- **Data extracted from a collection**:

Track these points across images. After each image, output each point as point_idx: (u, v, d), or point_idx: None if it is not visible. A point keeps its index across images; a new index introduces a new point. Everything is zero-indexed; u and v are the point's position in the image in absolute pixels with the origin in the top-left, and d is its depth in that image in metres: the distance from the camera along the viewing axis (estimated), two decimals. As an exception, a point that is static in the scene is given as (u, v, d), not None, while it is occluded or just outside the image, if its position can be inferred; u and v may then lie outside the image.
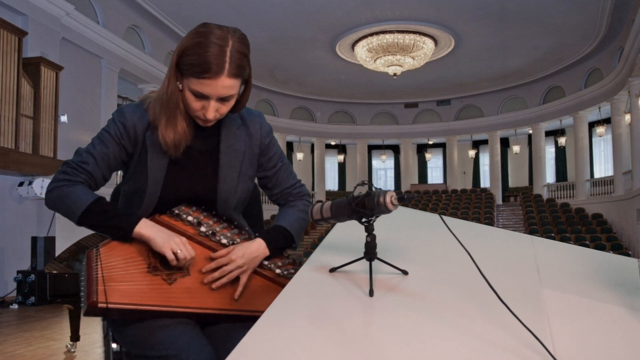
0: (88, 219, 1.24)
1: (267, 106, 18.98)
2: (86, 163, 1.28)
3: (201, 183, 1.36)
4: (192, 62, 1.18)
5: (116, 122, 1.31)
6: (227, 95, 1.23)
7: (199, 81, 1.19)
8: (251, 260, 1.29)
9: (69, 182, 1.26)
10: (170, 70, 1.25)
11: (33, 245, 7.23)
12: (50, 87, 7.91)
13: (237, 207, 1.41)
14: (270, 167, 1.45)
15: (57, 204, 1.27)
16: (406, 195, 1.03)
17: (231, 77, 1.20)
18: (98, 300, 1.10)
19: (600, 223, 14.15)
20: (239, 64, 1.20)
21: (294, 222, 1.41)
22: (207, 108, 1.23)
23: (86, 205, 1.23)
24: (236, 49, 1.20)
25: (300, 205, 1.47)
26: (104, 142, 1.30)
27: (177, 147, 1.29)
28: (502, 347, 0.85)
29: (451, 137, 20.29)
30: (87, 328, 4.54)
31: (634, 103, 12.55)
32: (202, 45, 1.18)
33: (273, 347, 0.83)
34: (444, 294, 1.06)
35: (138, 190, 1.32)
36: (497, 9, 12.22)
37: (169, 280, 1.20)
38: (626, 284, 1.21)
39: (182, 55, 1.21)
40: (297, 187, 1.49)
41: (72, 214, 1.25)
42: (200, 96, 1.22)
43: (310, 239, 16.22)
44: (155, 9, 11.97)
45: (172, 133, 1.27)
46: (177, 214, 1.33)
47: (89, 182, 1.29)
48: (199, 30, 1.21)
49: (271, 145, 1.44)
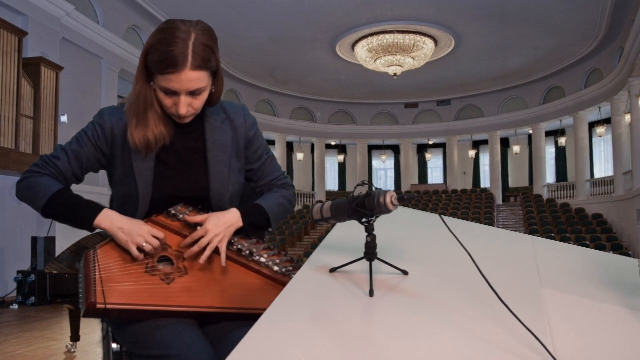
0: (51, 209, 1.25)
1: (267, 106, 18.98)
2: (57, 158, 1.30)
3: (192, 181, 1.36)
4: (156, 58, 1.19)
5: (94, 123, 1.32)
6: (195, 88, 1.22)
7: (164, 77, 1.20)
8: (226, 228, 1.29)
9: (36, 174, 1.28)
10: (138, 71, 1.25)
11: (33, 245, 7.24)
12: (50, 87, 7.91)
13: (232, 201, 1.41)
14: (256, 159, 1.45)
15: (24, 194, 1.28)
16: (406, 195, 1.03)
17: (195, 70, 1.19)
18: (96, 301, 1.10)
19: (600, 223, 14.14)
20: (203, 56, 1.20)
21: (273, 205, 1.41)
22: (179, 104, 1.24)
23: (48, 196, 1.24)
24: (199, 41, 1.20)
25: (284, 193, 1.47)
26: (79, 141, 1.32)
27: (148, 147, 1.29)
28: (502, 347, 0.85)
29: (451, 137, 20.29)
30: (87, 328, 4.54)
31: (634, 103, 12.54)
32: (164, 41, 1.18)
33: (273, 346, 0.83)
34: (444, 294, 1.06)
35: (129, 194, 1.32)
36: (497, 9, 12.21)
37: (167, 280, 1.20)
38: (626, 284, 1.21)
39: (147, 53, 1.21)
40: (282, 179, 1.50)
41: (35, 203, 1.26)
42: (169, 92, 1.23)
43: (310, 239, 16.22)
44: (155, 9, 11.97)
45: (141, 132, 1.28)
46: (174, 214, 1.33)
47: (57, 177, 1.30)
48: (162, 27, 1.22)
49: (256, 137, 1.45)
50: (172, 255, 1.26)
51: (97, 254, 1.20)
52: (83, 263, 1.18)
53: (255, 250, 1.35)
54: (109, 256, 1.21)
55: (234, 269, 1.31)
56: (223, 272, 1.28)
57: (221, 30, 13.89)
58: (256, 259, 1.33)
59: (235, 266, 1.31)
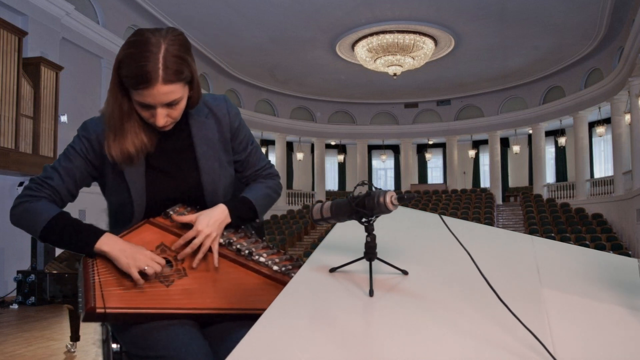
0: (49, 235, 1.21)
1: (267, 106, 18.98)
2: (50, 178, 1.27)
3: (184, 180, 1.35)
4: (128, 74, 1.17)
5: (80, 137, 1.30)
6: (170, 100, 1.20)
7: (137, 92, 1.18)
8: (217, 227, 1.29)
9: (32, 198, 1.24)
10: (111, 84, 1.23)
11: (33, 245, 7.24)
12: (50, 87, 7.91)
13: (226, 195, 1.41)
14: (242, 150, 1.44)
15: (20, 220, 1.24)
16: (406, 195, 1.03)
17: (167, 84, 1.17)
18: (96, 306, 1.10)
19: (600, 223, 14.14)
20: (175, 69, 1.17)
21: (259, 196, 1.41)
22: (155, 116, 1.22)
23: (47, 221, 1.21)
24: (170, 53, 1.17)
25: (269, 183, 1.47)
26: (68, 157, 1.29)
27: (129, 159, 1.27)
28: (502, 347, 0.85)
29: (451, 137, 20.29)
30: (87, 328, 4.54)
31: (634, 103, 12.54)
32: (134, 56, 1.15)
33: (273, 347, 0.83)
34: (444, 294, 1.06)
35: (124, 202, 1.32)
36: (497, 9, 12.21)
37: (167, 282, 1.20)
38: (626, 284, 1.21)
39: (118, 68, 1.19)
40: (267, 169, 1.50)
41: (34, 230, 1.22)
42: (145, 106, 1.21)
43: (310, 239, 16.21)
44: (155, 9, 11.97)
45: (118, 147, 1.25)
46: (171, 215, 1.33)
47: (54, 197, 1.27)
48: (131, 40, 1.19)
49: (240, 127, 1.44)
50: (171, 258, 1.26)
51: (96, 258, 1.20)
52: (82, 267, 1.18)
53: (254, 249, 1.34)
54: (108, 260, 1.20)
55: (233, 269, 1.30)
56: (222, 272, 1.28)
57: (221, 30, 13.96)
58: (255, 259, 1.33)
59: (234, 266, 1.31)
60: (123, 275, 1.18)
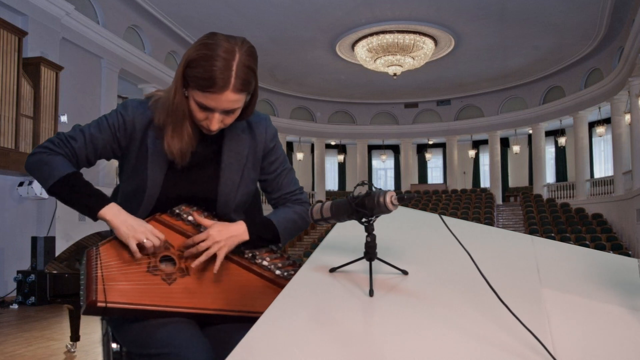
0: (59, 190, 1.24)
1: (267, 106, 18.98)
2: (74, 139, 1.29)
3: (201, 185, 1.35)
4: (197, 75, 1.17)
5: (118, 112, 1.32)
6: (232, 108, 1.22)
7: (203, 94, 1.18)
8: (228, 238, 1.27)
9: (50, 151, 1.27)
10: (176, 79, 1.23)
11: (33, 245, 7.23)
12: (50, 87, 7.90)
13: (238, 209, 1.41)
14: (272, 170, 1.43)
15: (35, 168, 1.27)
16: (406, 195, 1.03)
17: (236, 92, 1.18)
18: (97, 300, 1.10)
19: (600, 223, 14.14)
20: (245, 79, 1.19)
21: (283, 220, 1.38)
22: (211, 119, 1.23)
23: (61, 176, 1.23)
24: (243, 63, 1.18)
25: (297, 209, 1.43)
26: (99, 126, 1.31)
27: (183, 156, 1.29)
28: (502, 347, 0.85)
29: (451, 137, 20.29)
30: (87, 328, 4.54)
31: (634, 103, 12.54)
32: (207, 58, 1.16)
33: (273, 347, 0.83)
34: (444, 294, 1.06)
35: (137, 190, 1.32)
36: (497, 9, 12.21)
37: (169, 280, 1.20)
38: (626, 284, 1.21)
39: (188, 66, 1.19)
40: (297, 194, 1.47)
41: (45, 180, 1.24)
42: (205, 108, 1.22)
43: (310, 239, 16.21)
44: (155, 9, 11.97)
45: (178, 143, 1.27)
46: (178, 214, 1.33)
47: (70, 158, 1.29)
48: (206, 42, 1.19)
49: (275, 149, 1.43)
50: (174, 256, 1.26)
51: (100, 252, 1.20)
52: (85, 260, 1.18)
53: (257, 253, 1.34)
54: (111, 254, 1.21)
55: (235, 271, 1.30)
56: (225, 274, 1.28)
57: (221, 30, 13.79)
58: (258, 262, 1.33)
59: (237, 268, 1.31)
60: (126, 270, 1.18)
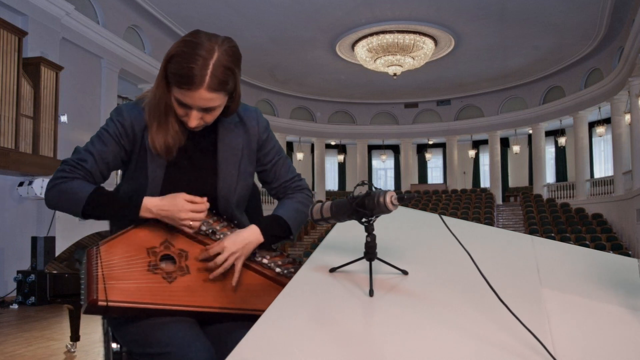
0: (91, 212, 1.25)
1: (267, 106, 18.97)
2: (84, 161, 1.29)
3: (200, 182, 1.36)
4: (175, 71, 1.19)
5: (114, 121, 1.32)
6: (208, 107, 1.23)
7: (180, 91, 1.20)
8: (244, 247, 1.28)
9: (66, 179, 1.26)
10: (159, 76, 1.25)
11: (33, 245, 7.23)
12: (50, 87, 7.90)
13: (239, 204, 1.42)
14: (268, 161, 1.45)
15: (57, 202, 1.27)
16: (406, 195, 1.03)
17: (211, 91, 1.19)
18: (98, 299, 1.11)
19: (600, 223, 14.14)
20: (221, 79, 1.19)
21: (291, 212, 1.41)
22: (190, 116, 1.24)
23: (87, 197, 1.24)
24: (221, 62, 1.19)
25: (299, 197, 1.46)
26: (103, 140, 1.31)
27: (169, 151, 1.30)
28: (502, 347, 0.85)
29: (451, 137, 20.29)
30: (87, 328, 4.54)
31: (634, 103, 12.54)
32: (186, 55, 1.17)
33: (273, 346, 0.83)
34: (444, 294, 1.06)
35: (137, 190, 1.33)
36: (497, 9, 12.21)
37: (169, 279, 1.21)
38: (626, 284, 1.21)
39: (169, 61, 1.21)
40: (296, 181, 1.49)
41: (75, 208, 1.25)
42: (183, 104, 1.23)
43: (310, 239, 16.21)
44: (155, 9, 11.97)
45: (162, 138, 1.28)
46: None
47: (87, 179, 1.29)
48: (187, 39, 1.21)
49: (269, 140, 1.45)
50: (174, 254, 1.26)
51: (100, 251, 1.20)
52: (86, 260, 1.18)
53: (257, 251, 1.34)
54: (112, 253, 1.21)
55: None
56: (225, 272, 1.28)
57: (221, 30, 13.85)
58: (259, 260, 1.33)
59: None
60: (126, 269, 1.19)
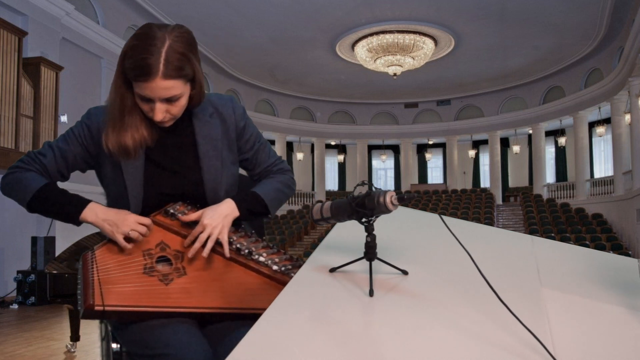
0: (37, 205, 1.26)
1: (267, 106, 18.98)
2: (43, 155, 1.30)
3: (185, 177, 1.36)
4: (129, 65, 1.18)
5: (82, 123, 1.33)
6: (169, 96, 1.21)
7: (138, 84, 1.20)
8: (223, 219, 1.29)
9: (21, 169, 1.28)
10: (115, 76, 1.25)
11: (33, 245, 7.24)
12: (50, 87, 7.90)
13: (227, 194, 1.41)
14: (248, 149, 1.45)
15: (9, 190, 1.29)
16: (406, 195, 1.03)
17: (167, 79, 1.18)
18: (95, 303, 1.10)
19: (600, 223, 14.14)
20: (176, 65, 1.19)
21: (269, 190, 1.41)
22: (154, 110, 1.23)
23: (35, 190, 1.25)
24: (173, 49, 1.18)
25: (280, 178, 1.47)
26: (67, 139, 1.32)
27: (126, 152, 1.27)
28: (502, 347, 0.85)
29: (451, 137, 20.28)
30: (87, 328, 4.54)
31: (634, 103, 12.54)
32: (138, 48, 1.17)
33: (273, 346, 0.83)
34: (444, 294, 1.06)
35: (120, 194, 1.32)
36: (497, 9, 12.21)
37: (166, 281, 1.20)
38: (626, 284, 1.21)
39: (124, 59, 1.21)
40: (278, 164, 1.50)
41: (22, 198, 1.26)
42: (145, 99, 1.22)
43: (310, 239, 16.21)
44: (155, 9, 11.97)
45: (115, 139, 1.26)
46: (172, 214, 1.33)
47: (42, 173, 1.30)
48: (137, 33, 1.21)
49: (247, 127, 1.44)
50: (170, 256, 1.26)
51: (95, 255, 1.20)
52: (81, 265, 1.18)
53: (254, 249, 1.34)
54: (107, 257, 1.21)
55: (233, 269, 1.30)
56: (222, 272, 1.27)
57: (221, 30, 13.95)
58: (255, 258, 1.32)
59: (234, 266, 1.30)
60: (122, 273, 1.18)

- **Task description**: Among the records above, only the lines between the line holding "9: (69, 182, 1.26)" and the line holding "32: (202, 45, 1.18)", inclusive, are to be output, exactly as written.

- **Response**:
9: (69, 182, 1.26)
10: (170, 70, 1.25)
11: (33, 245, 7.23)
12: (50, 87, 7.91)
13: (237, 207, 1.41)
14: (270, 167, 1.45)
15: (57, 204, 1.27)
16: (406, 195, 1.03)
17: (231, 77, 1.20)
18: (98, 300, 1.10)
19: (600, 223, 14.15)
20: (239, 64, 1.20)
21: (294, 222, 1.41)
22: (207, 108, 1.23)
23: (86, 205, 1.23)
24: (236, 49, 1.20)
25: (300, 205, 1.47)
26: (104, 142, 1.30)
27: (177, 147, 1.29)
28: (502, 347, 0.85)
29: (451, 137, 20.29)
30: (87, 328, 4.54)
31: (634, 103, 12.55)
32: (202, 45, 1.18)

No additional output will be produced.